» Work instructions: Nothing but the lines from the one with "3.9. Benefits of involving young people" down to the one with "Interviewees were asked" should be returned, exactly and with both ends included, from the material below.

» Raw data:
▬▬▬▬▬▬

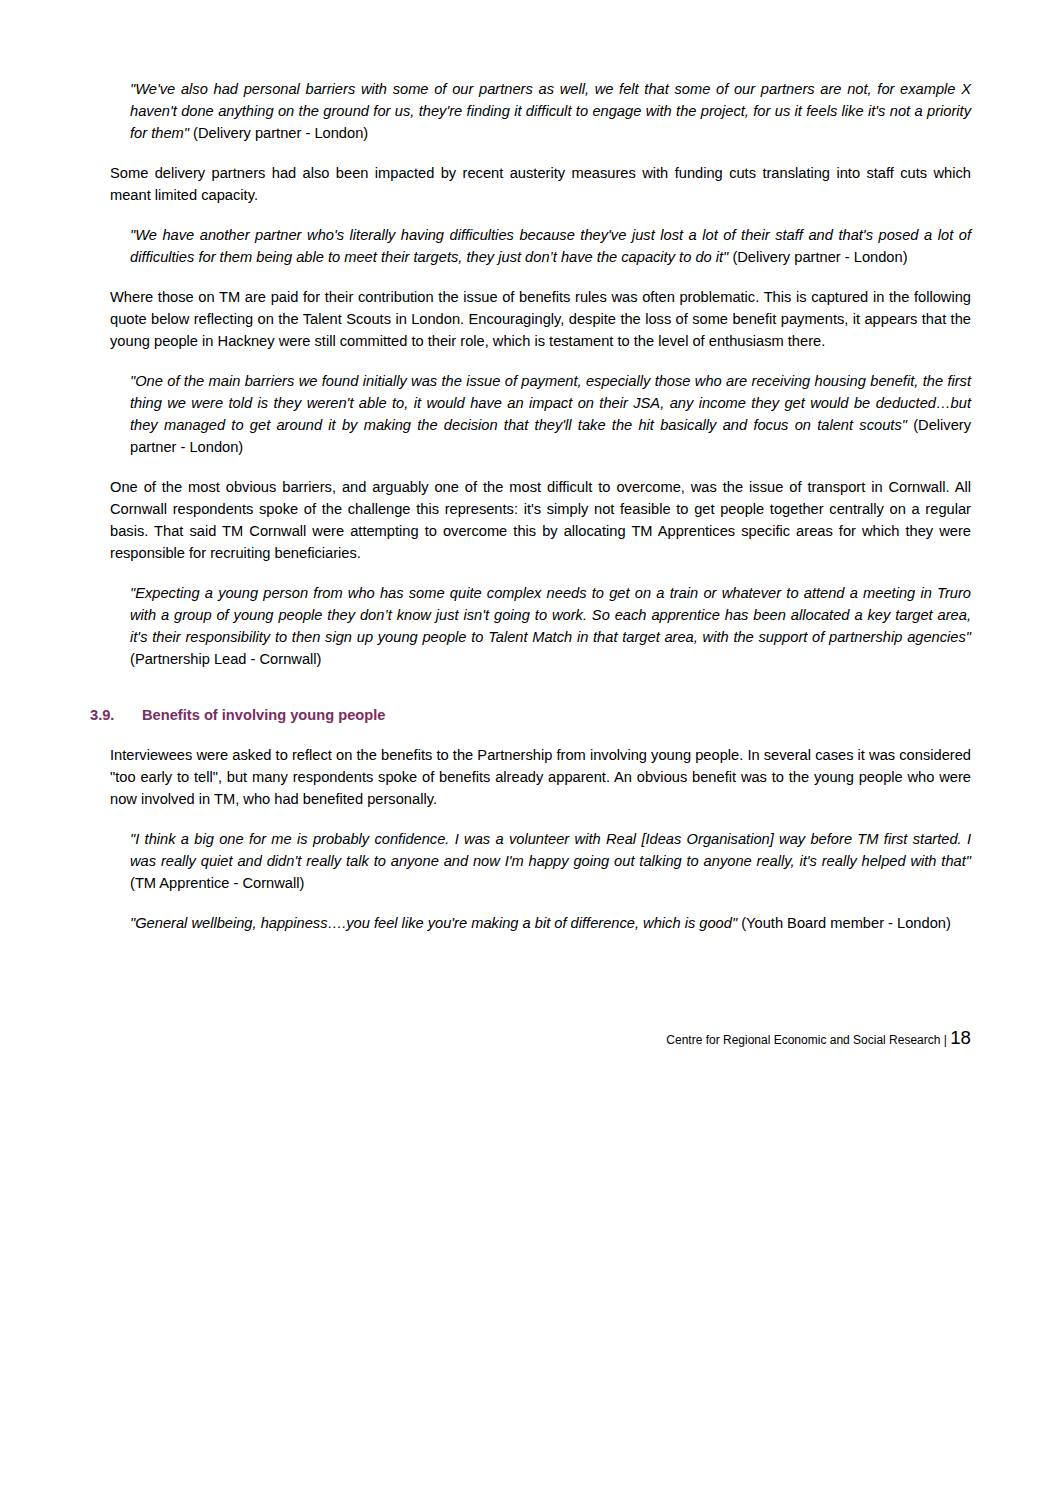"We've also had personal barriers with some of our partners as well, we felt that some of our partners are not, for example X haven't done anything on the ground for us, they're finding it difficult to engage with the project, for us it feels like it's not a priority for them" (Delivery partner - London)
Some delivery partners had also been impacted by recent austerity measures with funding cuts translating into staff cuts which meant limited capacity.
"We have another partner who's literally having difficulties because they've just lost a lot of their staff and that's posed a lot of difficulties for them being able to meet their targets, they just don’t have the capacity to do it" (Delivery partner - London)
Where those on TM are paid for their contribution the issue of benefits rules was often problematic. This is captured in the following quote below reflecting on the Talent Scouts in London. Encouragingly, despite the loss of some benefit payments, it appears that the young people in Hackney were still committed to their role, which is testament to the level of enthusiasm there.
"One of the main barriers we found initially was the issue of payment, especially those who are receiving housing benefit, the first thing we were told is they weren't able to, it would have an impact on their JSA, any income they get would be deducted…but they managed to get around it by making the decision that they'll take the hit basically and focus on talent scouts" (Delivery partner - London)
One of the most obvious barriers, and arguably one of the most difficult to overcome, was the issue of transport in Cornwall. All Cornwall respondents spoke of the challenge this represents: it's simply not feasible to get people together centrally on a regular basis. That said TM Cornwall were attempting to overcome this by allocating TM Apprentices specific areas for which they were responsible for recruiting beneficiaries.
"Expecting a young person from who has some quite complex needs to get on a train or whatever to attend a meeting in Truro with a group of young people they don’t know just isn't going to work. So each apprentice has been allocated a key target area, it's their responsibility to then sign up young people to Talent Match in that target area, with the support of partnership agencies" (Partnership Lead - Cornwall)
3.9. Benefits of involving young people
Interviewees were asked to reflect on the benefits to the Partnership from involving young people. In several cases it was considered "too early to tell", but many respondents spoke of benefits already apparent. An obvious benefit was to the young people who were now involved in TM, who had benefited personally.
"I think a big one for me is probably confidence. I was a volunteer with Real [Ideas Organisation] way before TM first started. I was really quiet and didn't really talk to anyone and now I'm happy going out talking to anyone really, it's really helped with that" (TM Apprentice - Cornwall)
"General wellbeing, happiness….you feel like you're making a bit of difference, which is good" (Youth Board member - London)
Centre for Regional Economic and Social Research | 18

▬▬▬▬▬▬

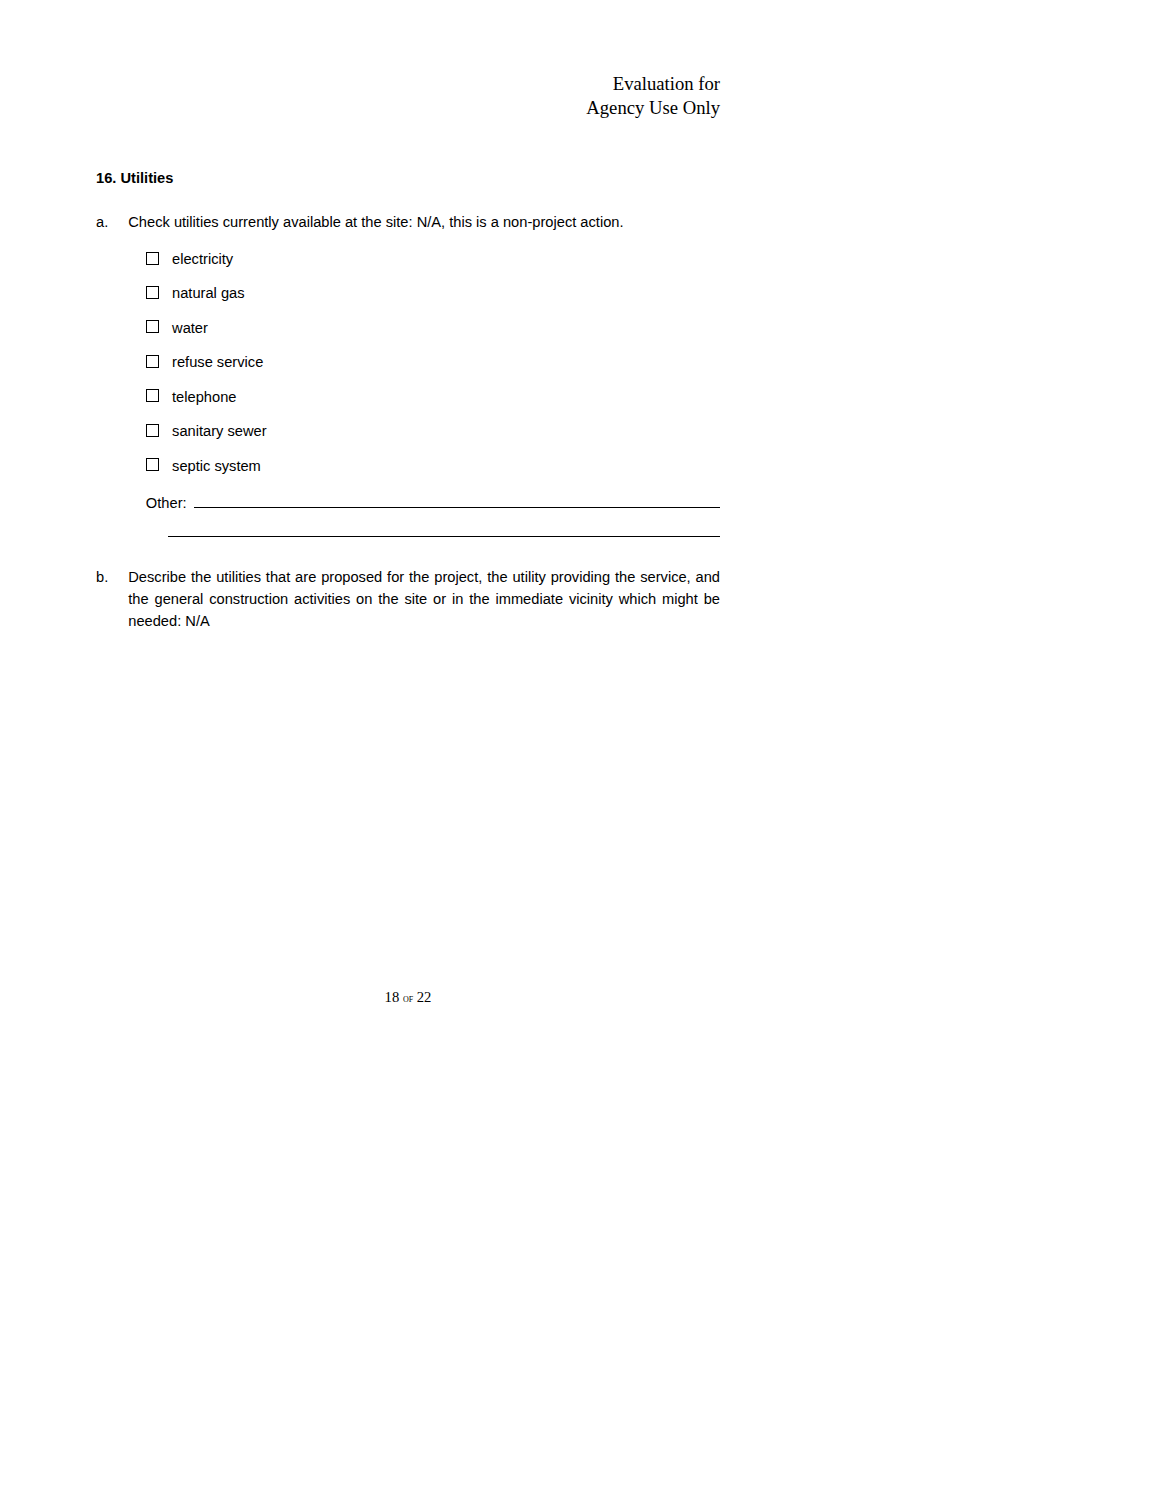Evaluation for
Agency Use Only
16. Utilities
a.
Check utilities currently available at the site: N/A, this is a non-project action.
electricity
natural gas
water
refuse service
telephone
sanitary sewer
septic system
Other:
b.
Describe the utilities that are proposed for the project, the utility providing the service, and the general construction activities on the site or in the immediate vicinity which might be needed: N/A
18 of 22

▬▬▬▬▬▬

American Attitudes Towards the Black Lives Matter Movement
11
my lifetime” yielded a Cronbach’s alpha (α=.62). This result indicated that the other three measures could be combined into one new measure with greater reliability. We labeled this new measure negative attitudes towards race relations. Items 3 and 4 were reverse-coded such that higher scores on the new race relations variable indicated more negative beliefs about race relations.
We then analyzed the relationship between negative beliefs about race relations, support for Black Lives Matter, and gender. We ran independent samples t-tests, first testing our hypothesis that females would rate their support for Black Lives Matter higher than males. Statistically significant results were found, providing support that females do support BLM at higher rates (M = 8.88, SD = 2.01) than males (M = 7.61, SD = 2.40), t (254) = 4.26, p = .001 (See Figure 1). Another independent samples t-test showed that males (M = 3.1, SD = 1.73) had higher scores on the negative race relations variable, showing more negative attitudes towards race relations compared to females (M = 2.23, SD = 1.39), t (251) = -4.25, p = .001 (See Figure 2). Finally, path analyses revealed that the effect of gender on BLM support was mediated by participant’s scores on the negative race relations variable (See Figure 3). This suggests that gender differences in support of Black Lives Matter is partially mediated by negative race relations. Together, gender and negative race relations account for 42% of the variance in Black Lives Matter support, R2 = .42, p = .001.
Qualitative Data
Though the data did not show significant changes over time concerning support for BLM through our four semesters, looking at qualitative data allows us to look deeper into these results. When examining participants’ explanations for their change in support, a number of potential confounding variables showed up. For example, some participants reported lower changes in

▬▬▬▬▬▬

» Expected answer:
3.9. Benefits of involving young people
Interviewees were asked to reflect on the benefits to the Partnership from involving young people. In several cases it was considered "too early to tell", but many respondents spoke of benefits already apparent. An obvious benefit was to the young people who were now involved in TM, who had benefited personally.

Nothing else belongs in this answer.